** Problem description **
Extract every line in the entries below that contains the word "value", copying each such line in full.

(Chart interpretation exercises)
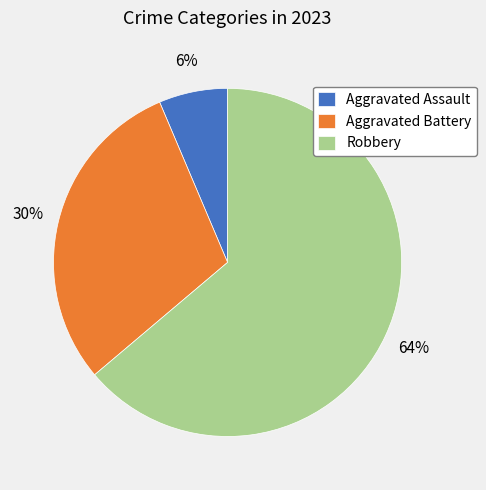

Rank the categories by value from lowest to highest.

Aggravated Assault, Aggravated Battery, Robbery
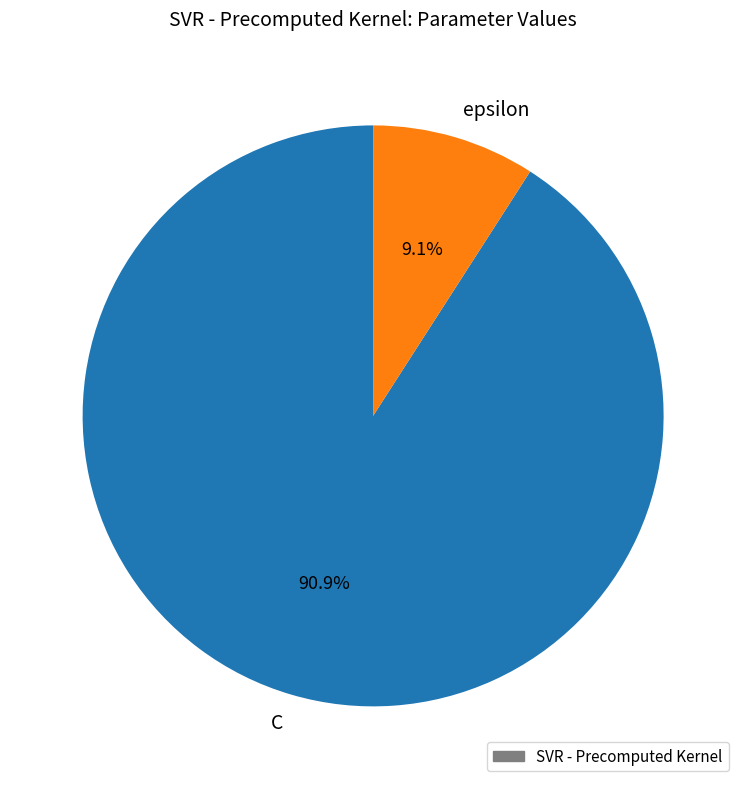

Is it true that epsilon is 9% of the pie?

True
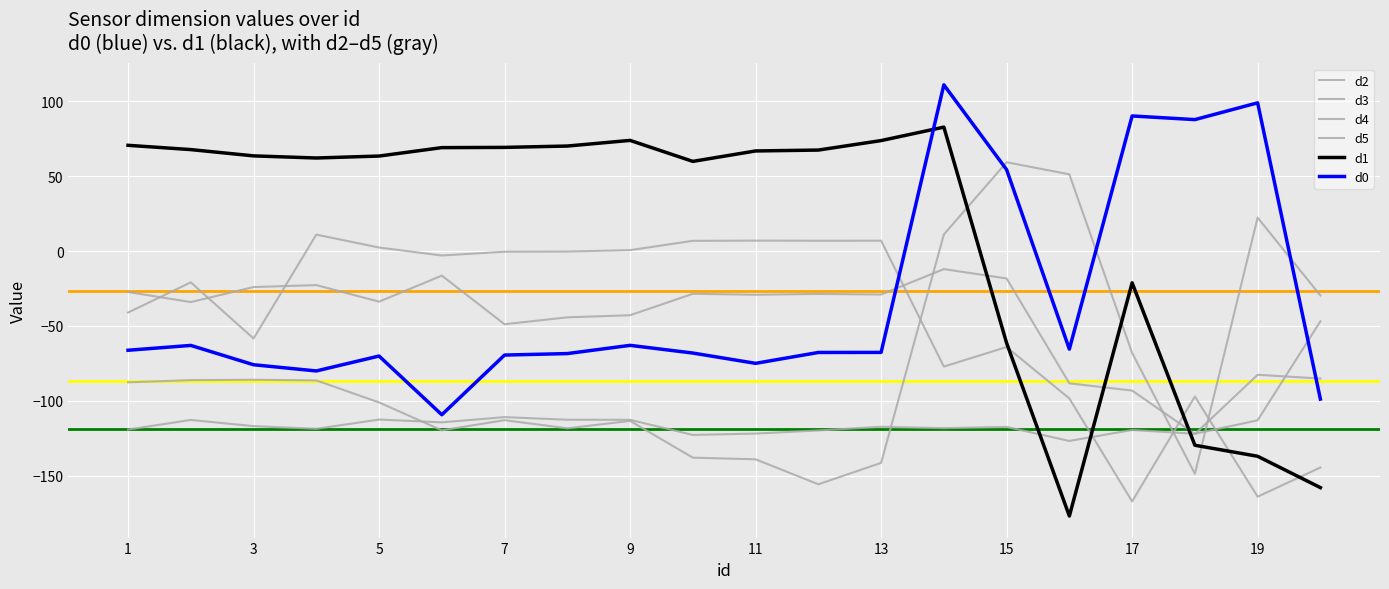

What is the total value across all series at 11?

-291.3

** Reply to the task **
Rank the categories by value from lowest to highest.
What is the total value across all series at 11?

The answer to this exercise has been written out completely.